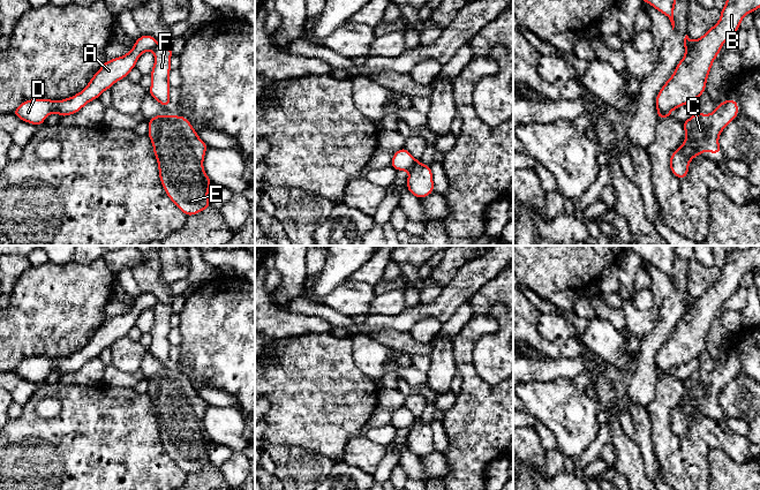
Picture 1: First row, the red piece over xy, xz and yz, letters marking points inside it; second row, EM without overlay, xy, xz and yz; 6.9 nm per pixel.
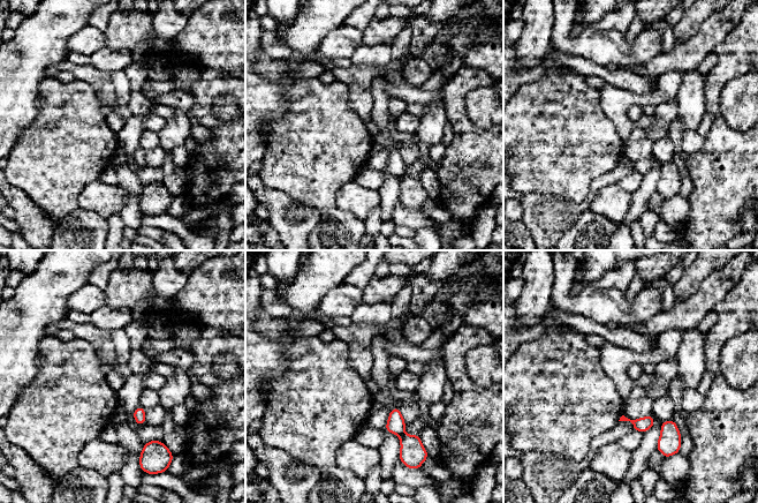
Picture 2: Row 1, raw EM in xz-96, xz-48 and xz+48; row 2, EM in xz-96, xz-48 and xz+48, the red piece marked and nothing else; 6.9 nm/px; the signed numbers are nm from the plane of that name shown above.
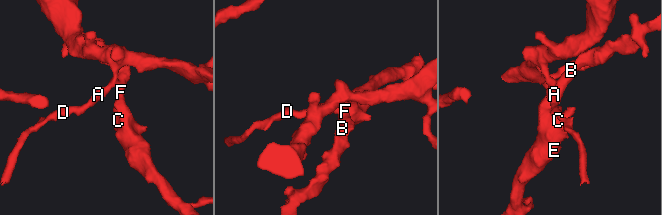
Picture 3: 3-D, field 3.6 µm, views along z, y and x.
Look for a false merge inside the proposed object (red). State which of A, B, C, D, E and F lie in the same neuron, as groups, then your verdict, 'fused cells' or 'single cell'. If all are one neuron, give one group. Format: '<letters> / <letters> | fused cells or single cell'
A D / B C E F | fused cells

---

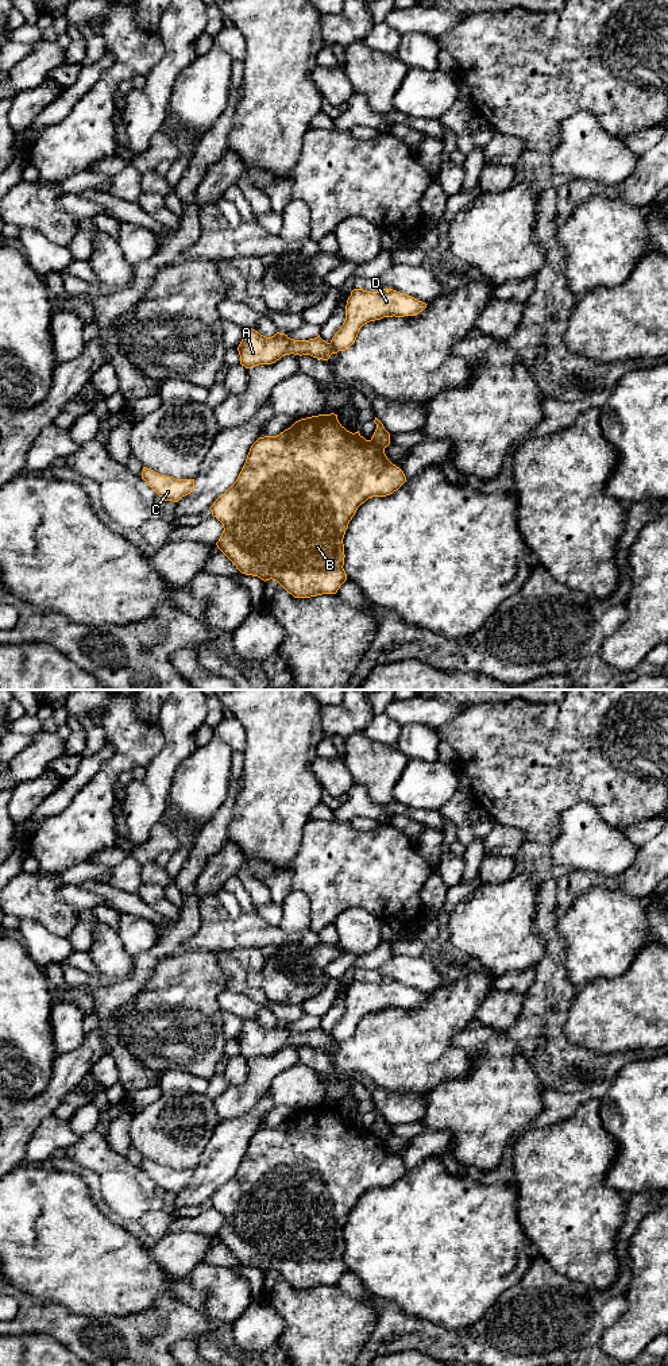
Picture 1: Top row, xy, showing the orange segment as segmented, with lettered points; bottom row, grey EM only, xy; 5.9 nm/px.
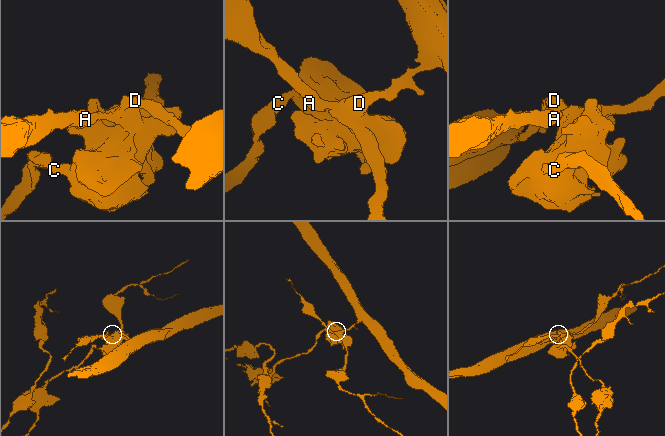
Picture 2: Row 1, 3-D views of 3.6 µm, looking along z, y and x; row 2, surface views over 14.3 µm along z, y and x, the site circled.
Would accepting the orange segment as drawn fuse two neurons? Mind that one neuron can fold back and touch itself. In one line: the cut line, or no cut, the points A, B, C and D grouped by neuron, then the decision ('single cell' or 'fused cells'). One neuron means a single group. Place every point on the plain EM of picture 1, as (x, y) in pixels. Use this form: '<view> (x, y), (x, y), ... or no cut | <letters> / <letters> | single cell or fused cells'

==

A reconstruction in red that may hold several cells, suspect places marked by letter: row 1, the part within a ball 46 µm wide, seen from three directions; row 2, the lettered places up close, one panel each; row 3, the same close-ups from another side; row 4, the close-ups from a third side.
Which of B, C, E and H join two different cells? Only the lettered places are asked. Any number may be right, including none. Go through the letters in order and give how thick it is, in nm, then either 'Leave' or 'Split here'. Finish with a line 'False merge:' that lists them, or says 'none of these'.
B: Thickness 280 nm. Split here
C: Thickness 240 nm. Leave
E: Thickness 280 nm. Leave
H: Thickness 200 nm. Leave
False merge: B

Task to complete → In the material above, find every line with the word "from" and show it.

Output →
Picture 2: Row 1, raw EM in xz-96, xz-48 and xz+48; row 2, EM in xz-96, xz-48 and xz+48, the red piece marked and nothing else; 6.9 nm/px; the signed numbers are nm from the plane of that name shown above.
A reconstruction in red that may hold several cells, suspect places marked by letter: row 1, the part within a ball 46 µm wide, seen from three directions; row 2, the lettered places up close, one panel each; row 3, the same close-ups from another side; row 4, the close-ups from a third side.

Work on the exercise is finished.